■ WHAT THE TASK ASKS ■
Write the next part of the passage on speech emotion recognition with 3D CNNs, starting right after its final sentence.

■ PASSAGE TO READ ■
+ + + + +
The main motivation of the proposed work is to employ 3D CNNs, which is capable of learning spectra-temporal information of audio signals. We proposed to use a subset of spectrogram frames which minimizes redundancy and maximizes the discrimination capability of the represented audio signal. The selection of such a subset provides a computationally cheaper tensor processing for comparable or improved performance.
The rest of the paper is organized as follows: In Section 2, we review the related works and describe steps of our proposed method. In Section 3, our experimental results are illustrated and compared with the state of the art in the literature. Finally, in Section 4 conclusion and future work is discussed.

2. Materials and Methods

Generally speaking, a SER system is composed of two parts: a preprocessing part that extracts suitable features and a classifier that employs those features to perform ER. This section overviews existing strategies in the SER research area [21,22].
+ + + + +
■ DATA SECTION ■
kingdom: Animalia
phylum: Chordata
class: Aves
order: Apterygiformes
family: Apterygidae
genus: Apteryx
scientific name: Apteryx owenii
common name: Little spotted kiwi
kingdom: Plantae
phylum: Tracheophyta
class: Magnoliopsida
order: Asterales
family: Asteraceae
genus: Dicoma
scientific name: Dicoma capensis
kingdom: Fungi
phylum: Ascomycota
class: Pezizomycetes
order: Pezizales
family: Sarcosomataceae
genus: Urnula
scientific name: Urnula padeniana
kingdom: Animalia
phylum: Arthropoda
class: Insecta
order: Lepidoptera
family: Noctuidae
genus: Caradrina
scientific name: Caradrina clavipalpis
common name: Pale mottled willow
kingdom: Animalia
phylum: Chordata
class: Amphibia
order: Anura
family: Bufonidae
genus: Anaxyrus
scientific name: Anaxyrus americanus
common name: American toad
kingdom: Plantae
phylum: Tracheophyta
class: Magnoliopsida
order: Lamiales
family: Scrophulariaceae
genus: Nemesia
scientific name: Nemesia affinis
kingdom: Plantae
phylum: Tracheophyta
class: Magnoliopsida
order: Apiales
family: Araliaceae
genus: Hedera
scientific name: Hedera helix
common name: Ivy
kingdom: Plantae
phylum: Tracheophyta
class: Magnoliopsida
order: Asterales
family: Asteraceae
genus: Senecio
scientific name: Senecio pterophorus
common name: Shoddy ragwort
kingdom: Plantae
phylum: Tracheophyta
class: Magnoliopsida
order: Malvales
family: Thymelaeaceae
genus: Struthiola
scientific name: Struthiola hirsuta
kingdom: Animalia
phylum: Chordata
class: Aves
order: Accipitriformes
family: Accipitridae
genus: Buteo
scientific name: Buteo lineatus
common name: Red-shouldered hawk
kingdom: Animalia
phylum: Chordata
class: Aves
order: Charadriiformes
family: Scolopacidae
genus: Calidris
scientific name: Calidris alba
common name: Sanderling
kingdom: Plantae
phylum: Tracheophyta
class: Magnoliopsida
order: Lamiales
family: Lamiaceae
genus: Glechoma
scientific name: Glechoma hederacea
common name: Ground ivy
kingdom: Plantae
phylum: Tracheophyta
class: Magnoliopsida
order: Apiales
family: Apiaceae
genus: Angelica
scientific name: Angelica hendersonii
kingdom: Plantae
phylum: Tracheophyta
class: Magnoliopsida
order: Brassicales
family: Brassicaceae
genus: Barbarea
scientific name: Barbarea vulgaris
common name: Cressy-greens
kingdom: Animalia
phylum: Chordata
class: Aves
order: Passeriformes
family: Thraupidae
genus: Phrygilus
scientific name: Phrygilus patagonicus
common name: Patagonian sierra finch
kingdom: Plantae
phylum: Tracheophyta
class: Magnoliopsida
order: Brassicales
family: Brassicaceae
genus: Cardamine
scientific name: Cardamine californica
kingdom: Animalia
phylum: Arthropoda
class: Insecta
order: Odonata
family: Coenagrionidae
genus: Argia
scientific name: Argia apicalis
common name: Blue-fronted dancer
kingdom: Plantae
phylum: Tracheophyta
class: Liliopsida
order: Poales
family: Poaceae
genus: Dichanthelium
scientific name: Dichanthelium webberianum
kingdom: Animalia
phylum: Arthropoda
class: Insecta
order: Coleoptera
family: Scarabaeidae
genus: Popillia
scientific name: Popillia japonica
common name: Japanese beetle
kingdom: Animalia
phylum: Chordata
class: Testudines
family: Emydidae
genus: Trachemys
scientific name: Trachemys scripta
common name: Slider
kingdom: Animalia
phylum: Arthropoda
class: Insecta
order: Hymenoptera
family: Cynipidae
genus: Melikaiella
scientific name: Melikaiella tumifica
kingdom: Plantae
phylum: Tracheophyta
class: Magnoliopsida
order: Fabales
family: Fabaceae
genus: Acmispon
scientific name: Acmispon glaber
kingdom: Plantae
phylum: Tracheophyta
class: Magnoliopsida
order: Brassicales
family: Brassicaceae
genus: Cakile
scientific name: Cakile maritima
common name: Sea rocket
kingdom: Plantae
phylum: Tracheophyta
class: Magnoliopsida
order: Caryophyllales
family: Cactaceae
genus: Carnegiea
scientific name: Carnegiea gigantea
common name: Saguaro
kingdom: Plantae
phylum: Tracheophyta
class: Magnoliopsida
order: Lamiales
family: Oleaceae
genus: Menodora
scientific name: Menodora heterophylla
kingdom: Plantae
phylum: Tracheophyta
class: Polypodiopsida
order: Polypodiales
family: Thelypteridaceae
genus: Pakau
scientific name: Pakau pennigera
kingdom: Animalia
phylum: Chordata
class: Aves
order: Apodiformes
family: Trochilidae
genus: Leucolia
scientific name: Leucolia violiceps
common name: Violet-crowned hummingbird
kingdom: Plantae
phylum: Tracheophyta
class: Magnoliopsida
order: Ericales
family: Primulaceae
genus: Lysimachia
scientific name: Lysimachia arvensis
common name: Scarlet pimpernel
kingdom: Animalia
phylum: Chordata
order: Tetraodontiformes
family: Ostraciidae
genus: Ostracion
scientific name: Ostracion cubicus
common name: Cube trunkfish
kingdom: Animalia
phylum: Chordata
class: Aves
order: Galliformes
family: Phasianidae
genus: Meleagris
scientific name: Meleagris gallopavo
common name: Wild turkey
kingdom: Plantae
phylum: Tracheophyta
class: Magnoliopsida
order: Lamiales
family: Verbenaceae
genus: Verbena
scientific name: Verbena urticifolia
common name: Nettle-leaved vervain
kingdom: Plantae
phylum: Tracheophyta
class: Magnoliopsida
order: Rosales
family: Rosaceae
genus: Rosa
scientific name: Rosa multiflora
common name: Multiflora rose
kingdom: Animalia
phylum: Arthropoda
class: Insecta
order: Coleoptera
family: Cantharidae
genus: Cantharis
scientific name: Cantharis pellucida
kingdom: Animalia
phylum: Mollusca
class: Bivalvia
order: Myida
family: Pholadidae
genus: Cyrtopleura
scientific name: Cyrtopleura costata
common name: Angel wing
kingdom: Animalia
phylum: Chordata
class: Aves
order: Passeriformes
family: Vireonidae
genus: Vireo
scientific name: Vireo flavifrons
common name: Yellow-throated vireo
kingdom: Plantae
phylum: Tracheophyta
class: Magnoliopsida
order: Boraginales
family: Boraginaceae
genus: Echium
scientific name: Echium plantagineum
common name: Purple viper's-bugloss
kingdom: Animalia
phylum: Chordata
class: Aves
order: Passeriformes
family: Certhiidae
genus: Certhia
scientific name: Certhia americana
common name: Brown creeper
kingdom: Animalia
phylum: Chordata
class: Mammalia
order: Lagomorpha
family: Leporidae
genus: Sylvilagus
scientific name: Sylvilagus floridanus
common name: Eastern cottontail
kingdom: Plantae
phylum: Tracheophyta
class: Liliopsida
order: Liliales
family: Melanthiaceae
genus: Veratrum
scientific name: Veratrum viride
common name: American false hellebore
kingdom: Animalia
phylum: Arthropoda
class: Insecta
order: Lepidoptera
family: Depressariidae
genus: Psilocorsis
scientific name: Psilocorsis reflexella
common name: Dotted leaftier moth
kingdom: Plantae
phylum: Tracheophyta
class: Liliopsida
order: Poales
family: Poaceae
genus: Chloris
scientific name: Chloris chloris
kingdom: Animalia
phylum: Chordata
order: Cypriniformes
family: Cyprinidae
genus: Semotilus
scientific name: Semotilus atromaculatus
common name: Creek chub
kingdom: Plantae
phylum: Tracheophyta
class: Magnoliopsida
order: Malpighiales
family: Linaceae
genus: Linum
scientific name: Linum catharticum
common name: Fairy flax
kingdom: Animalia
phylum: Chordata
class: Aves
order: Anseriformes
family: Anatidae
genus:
+ + + + +
■ TASK RESULT ■
2.1. Related Works

In a very recent work, ref. [23] proposed a robust technique of SER by embedding phoneme sequences and spectrograms. The authors represented each phoneme as an embedding numeric vector. They use two CNN models, a phoneme-based CNN model and a 2D CNN model for spectrograms. Both models have four parallel convolutional kernels. They used the Interactive Emotional Dyadic Motion Capture (IEMOCAP) database [24] and they achieved an overall accuracy of 73.9 % on this corpus. Considering the high computational cost of training CNNs, the drawback of this method is employing two separate CNN models. Also, comparison with other benchmark databases is ignored.
In another recent work, Zhang et al. [25] achieved 70.4 % accuracy on the same corpus, IEMOCAP. They proposed an attention-based fully convolutional neural network (FCN). FCNs can handle spectrograms with variable sizes. In fact, they turn AlexNet [26] into an FCN by removing its fully connected layers and then using it as an encoder. Later, they attach an attention layer which is followed by a SoftMax layer. They compared their results with a fine-tuned version of AlexNet and VGG-16 [20]. They reported 67.9 % and 66.8 % accuracy on IEMOCAP database. Also, they reported recognition rate of 66.5 % and 65.3 % by direct training (without fine tuning) of these two deep networks. The advantage of this work is that the preprocessing step is limited to the generation of so-called spectrograms.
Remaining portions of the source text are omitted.